WORK INSTRUCTIONS:
Write out the records below from the first line through the line containing "right eye: (380, 630)", leaving out any pictures.

########################################

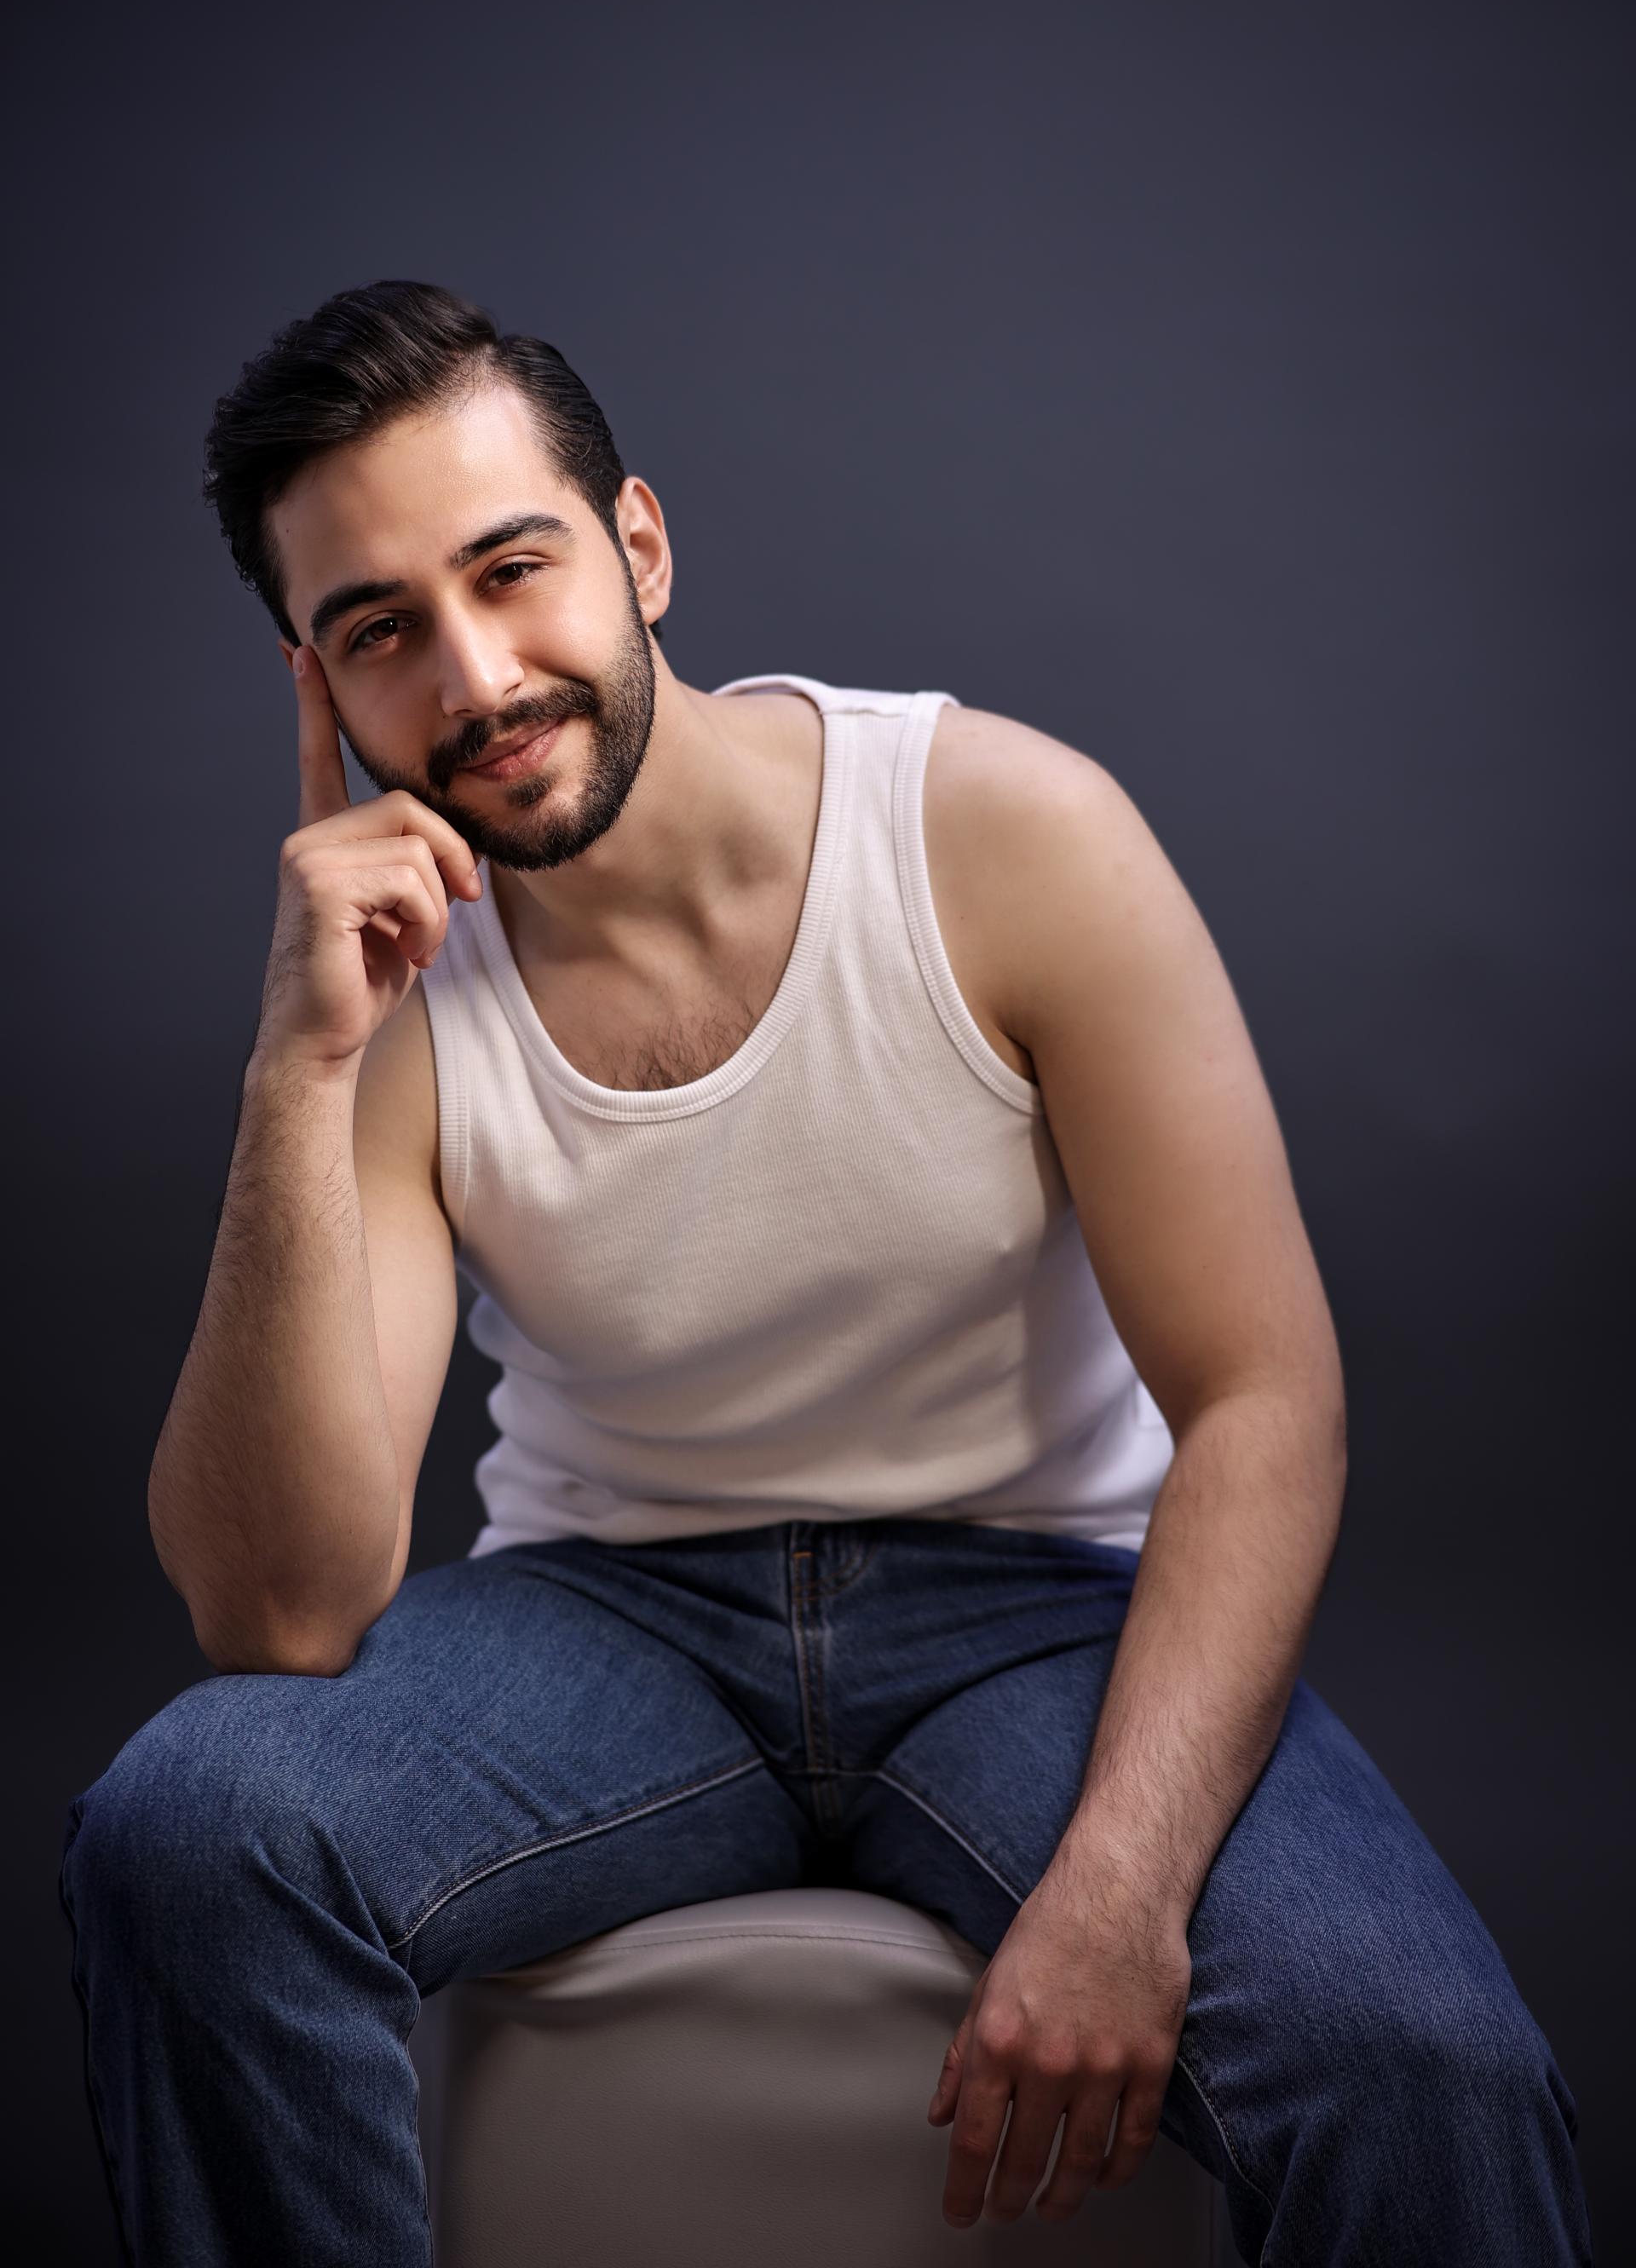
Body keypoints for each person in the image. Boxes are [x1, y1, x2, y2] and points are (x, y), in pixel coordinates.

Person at [58, 280, 1593, 2266]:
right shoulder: (395, 989)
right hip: (613, 1625)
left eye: (512, 571)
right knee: (188, 1830)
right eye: (380, 630)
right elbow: (280, 1604)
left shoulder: (1002, 833)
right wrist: (298, 1066)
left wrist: (1122, 1889)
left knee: (1423, 2063)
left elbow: (1261, 1397)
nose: (477, 677)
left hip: (1035, 1610)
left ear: (639, 546)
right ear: (318, 686)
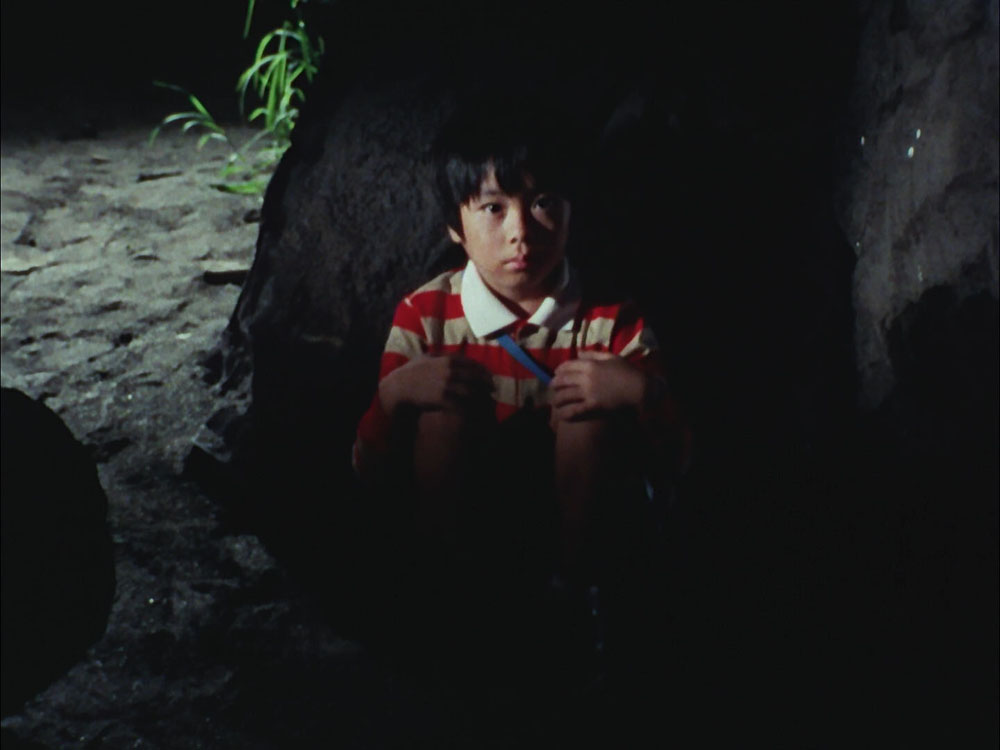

########################################

REPLY TO THE TASK:
Body keypoints for each person in the image. Boxes are [x1, y1, x2, y2] and points are (x, y), in pixel coordinates.

Person at [58, 280, 1593, 2266]:
right shoulder: (395, 989)
right hip: (613, 1625)
left eye: (512, 571)
right knee: (188, 1830)
right eye: (380, 630)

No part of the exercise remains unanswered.